Une pilule et une seule pour préserver la santé de nos artères
Le Pr Nicholas Wald, directeur du Wolfson Institute of Preventive Medecine à Londres, vient de décider de mettre en vente sa polypill via Internet1, sans l’avoir enregistrée. Il y a selon lui une urgence sanitaire justifiant ce court-circuit des autorités de surveillance.
Qu’est-ce que la polypill?
Le Pr Wald a été le premier, en collaboration avec Malcom Law, à faire une modélisation visant à démontrer l’efficacité d’un traitement unique destiné à diminuer les événements cardiovasculaires.

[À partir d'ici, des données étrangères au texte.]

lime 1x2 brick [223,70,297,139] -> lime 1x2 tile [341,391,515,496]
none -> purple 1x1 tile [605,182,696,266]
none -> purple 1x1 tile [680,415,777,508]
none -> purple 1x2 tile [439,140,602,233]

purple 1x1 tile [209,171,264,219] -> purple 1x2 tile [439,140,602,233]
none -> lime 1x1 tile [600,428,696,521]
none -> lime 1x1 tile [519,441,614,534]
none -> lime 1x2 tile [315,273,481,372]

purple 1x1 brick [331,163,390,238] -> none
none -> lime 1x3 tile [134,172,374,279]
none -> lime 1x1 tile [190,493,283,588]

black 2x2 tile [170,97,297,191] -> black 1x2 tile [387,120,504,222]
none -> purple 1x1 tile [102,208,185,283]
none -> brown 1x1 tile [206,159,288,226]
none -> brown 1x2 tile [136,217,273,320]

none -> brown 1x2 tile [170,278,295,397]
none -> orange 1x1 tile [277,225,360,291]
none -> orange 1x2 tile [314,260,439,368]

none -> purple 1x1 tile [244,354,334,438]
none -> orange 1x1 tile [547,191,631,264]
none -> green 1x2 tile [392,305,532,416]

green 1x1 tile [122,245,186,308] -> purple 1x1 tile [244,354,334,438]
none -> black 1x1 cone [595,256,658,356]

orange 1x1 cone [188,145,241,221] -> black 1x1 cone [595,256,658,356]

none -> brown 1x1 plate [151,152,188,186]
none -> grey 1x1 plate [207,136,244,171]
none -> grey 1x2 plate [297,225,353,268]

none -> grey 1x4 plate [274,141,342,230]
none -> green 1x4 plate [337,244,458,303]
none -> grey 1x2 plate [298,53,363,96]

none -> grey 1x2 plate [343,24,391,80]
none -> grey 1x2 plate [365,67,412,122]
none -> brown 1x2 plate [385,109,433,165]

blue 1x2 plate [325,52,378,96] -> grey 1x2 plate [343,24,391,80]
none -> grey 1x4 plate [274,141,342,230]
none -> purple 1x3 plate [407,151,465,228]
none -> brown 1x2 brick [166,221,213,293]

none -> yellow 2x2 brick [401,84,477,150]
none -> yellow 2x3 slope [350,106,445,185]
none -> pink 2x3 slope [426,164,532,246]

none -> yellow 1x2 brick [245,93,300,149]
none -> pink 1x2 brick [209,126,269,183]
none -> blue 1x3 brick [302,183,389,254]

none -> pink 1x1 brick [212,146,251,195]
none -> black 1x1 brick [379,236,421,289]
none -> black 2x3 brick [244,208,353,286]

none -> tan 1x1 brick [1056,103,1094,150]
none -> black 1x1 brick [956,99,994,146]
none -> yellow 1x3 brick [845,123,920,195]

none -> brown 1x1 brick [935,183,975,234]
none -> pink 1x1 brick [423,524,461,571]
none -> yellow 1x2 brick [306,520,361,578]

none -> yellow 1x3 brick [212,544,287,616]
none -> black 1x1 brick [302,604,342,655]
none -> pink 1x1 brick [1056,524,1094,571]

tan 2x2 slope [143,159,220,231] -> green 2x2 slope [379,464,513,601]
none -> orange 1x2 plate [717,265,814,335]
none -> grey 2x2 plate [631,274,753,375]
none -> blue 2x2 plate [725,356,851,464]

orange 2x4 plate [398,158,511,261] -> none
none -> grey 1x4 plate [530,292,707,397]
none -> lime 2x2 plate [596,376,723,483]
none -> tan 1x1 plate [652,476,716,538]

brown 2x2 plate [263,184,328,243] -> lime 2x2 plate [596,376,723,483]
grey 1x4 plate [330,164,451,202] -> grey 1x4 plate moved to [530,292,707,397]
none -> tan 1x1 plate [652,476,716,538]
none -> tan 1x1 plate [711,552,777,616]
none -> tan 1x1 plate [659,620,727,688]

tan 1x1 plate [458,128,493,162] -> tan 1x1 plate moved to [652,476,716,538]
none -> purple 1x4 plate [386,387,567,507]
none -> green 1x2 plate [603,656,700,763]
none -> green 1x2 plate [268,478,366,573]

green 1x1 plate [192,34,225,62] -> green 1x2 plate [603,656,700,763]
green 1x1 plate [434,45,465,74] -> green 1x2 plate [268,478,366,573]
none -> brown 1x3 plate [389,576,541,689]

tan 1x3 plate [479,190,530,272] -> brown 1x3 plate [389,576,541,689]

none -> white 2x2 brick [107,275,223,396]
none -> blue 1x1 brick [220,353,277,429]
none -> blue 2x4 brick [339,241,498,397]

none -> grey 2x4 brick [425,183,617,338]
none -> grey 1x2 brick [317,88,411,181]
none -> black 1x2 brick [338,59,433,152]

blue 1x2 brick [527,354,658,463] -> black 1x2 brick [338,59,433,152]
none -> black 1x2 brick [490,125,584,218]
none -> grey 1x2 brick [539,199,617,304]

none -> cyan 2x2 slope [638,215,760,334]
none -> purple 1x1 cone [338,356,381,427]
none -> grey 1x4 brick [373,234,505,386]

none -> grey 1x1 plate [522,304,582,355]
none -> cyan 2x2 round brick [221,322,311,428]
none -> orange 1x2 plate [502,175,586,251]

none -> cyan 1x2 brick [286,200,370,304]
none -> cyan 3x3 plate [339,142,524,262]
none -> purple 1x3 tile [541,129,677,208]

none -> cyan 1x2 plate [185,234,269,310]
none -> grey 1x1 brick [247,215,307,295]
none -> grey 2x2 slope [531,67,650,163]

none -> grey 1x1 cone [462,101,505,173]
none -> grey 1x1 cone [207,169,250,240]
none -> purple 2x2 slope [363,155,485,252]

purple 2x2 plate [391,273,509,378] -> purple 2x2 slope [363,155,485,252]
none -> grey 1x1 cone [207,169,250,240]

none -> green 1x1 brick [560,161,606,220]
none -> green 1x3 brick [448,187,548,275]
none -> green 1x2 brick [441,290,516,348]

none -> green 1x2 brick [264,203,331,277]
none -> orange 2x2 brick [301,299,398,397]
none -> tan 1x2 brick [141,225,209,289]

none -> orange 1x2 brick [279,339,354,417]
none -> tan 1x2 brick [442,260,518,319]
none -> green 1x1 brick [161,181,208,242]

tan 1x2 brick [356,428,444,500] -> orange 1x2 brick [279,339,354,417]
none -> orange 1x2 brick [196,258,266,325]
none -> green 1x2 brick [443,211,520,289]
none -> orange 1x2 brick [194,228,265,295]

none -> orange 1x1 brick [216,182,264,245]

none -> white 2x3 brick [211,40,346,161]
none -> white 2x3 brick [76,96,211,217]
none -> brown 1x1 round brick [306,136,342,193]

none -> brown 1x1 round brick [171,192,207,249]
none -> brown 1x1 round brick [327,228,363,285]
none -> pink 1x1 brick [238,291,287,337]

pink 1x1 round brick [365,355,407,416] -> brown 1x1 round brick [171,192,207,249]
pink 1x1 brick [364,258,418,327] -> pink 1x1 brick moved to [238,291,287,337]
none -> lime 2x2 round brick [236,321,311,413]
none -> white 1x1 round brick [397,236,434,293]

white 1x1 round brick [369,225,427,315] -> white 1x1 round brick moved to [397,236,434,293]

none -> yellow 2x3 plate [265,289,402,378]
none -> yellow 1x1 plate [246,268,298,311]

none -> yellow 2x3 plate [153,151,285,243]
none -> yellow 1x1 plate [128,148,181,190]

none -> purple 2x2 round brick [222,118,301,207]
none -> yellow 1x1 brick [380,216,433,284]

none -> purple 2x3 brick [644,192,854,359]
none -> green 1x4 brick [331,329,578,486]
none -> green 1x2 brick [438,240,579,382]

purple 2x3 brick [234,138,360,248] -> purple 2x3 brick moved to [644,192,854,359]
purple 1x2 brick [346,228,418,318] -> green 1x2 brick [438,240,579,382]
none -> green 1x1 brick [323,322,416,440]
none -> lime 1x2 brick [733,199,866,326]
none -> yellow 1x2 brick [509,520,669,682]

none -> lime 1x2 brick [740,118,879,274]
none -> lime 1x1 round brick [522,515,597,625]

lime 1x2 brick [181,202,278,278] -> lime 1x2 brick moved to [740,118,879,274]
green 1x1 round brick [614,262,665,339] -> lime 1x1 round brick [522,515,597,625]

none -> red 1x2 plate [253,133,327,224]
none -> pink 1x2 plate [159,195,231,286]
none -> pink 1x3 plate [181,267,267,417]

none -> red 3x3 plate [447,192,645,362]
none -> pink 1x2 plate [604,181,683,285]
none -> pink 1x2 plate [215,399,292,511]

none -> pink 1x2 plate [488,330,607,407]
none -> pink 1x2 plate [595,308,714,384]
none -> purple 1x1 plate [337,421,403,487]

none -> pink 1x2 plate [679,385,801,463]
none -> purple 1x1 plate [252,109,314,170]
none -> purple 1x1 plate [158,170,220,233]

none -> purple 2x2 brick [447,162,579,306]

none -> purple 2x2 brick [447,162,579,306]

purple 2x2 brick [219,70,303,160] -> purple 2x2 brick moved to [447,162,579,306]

Il s’agissait d’administrer à toute la population de plus de 55 ans, une pilule réunissant plusieurs substances actives utilisées en prévention cardiovasculaire, jusque-là prescrites séparément et de façon ciblée. Ce qui aurait permis de réduire de plus de 80% les accidents cardiovasculaires.2
Actuellement et sous nos latitudes, on considère que l’intérêt principal de la future polypill est de faciliter l’observance thérapeutique des patients à risque. Du fait de cet emploi plus ciblé, sa composition peut varier jusqu’à être totalement personnalisée (lire encadré). Mais peut-on impunément associer différentes substances, même si chacune, séparément, a été acceptée par les autorités de surveillance?
«Les substances utilisées sont connues, et n’ont pas d’interactions entre elles, mais il faut tout de même vérifier plusieurs choses: les doses sont-elles efficaces, le comprimé se dissout-il dans un temps raisonnable, les médicaments sont-ils absorbés?», relève Nicolas Schaad, pharmacien des Hôpitaux de La Côte.
Et qu’en est-il des risques de toxicité? «Dans la formule de Nicholas Wald, les statines sont faiblement dosées et le risque d’une atteinte musculaire ou hépatique est très faible. Par contre, le diurétique qu’elle contient n’est pas anodin et pourrait causer des troubles électrolytiques dangereux, chez la personne âgée en particulier. D’où l’intérêt de faire enregistrer une nouvelle association médicamenteuse et d’être suivi par un médecin.»
Que contiennent les «polypills»?
On parle aujourd’hui plus volontiers de «traitement combiné à dose fixe» ou «fixed dose combination therapy». Le nom de polypill étant breveté depuis 2000 par Wald et Law.
La polypill telle que la concevaient ces chercheurs au début de leur concept devait contenir, à petite dose, bêtabloquants, inhibiteurs de l’enzyme de conversion (contre l’hypertension et l’insuffisance cardiaque), diurétique, statine, aspirine et acide folique.
Celle qui est proposée actuellement sur leur site se concentre sur une statine (simvastatin), deux médicaments hypotenseurs (losartan, amlodipine) et un diurétique (hydrochlorothiazide).
Les autres traitements combinés en cours de préparation misent en général sur ce type d’association mais gardent l’aspirine et parfois l’acide folique. C’est le cas par exemple de la Polycap de l’étude indienne TIPS, qui devrait bientôt arriver sur le marché.
Trois autres études ont des formules approchantes mais sans acide folique: WHO au Sri Lanka, Poly-Iran en Iran et PILL qui regroupe plusieurs pays.
Enfin, Polypill of America*propose sur son site une combinaison sur mesure, commandée par le médecin et livrée à domicile.
* www.polypillrx.com/
Vers un traitement personnalisé
Pour Julien Castioni, chef de clinique au Service de médecine interne du Centre hospitalier universitaire vaudois (CHUV), il faut envisager la polypill en termes de santé publique, en particulier pour les pays à bas revenu. «On pourrait traiter les gens de plus de 50 ans présentant un risque cardiovasculaire élevé, compliqués à dépister dans ces pays où la population a difficilement accès aux soins et où les médicaments manquent», explique-t-il. Effectivement, selon les chiffres de l’ONU, les maladies cardiovasculaires ont causé 17,3 millions décès en 2011, dont 80% dans les pays à revenus moyens à faible.
Toutefois, dans les pays industrialisés, les patients attendent un traitement plus personnalisé.
«Chez nous, les patients pourraient recevoir des polypills adaptées. Avec par exemple des formules différentes pour la prévention primaire (notamment sans aspirine) ou secondaire. On pourrait aussi ajouter des substances pour prévenir la démence ou le diabète.»
Des stratégies pour repousser les limites de l'âge? «Disons plutôt que ce type de médicament, en complément de mesures d’hygiène de vie, devrait surtout permettre de vivre mieux à un âge plus avancé, sans les séquelles que peuvent laisser des accidents vasculaires.»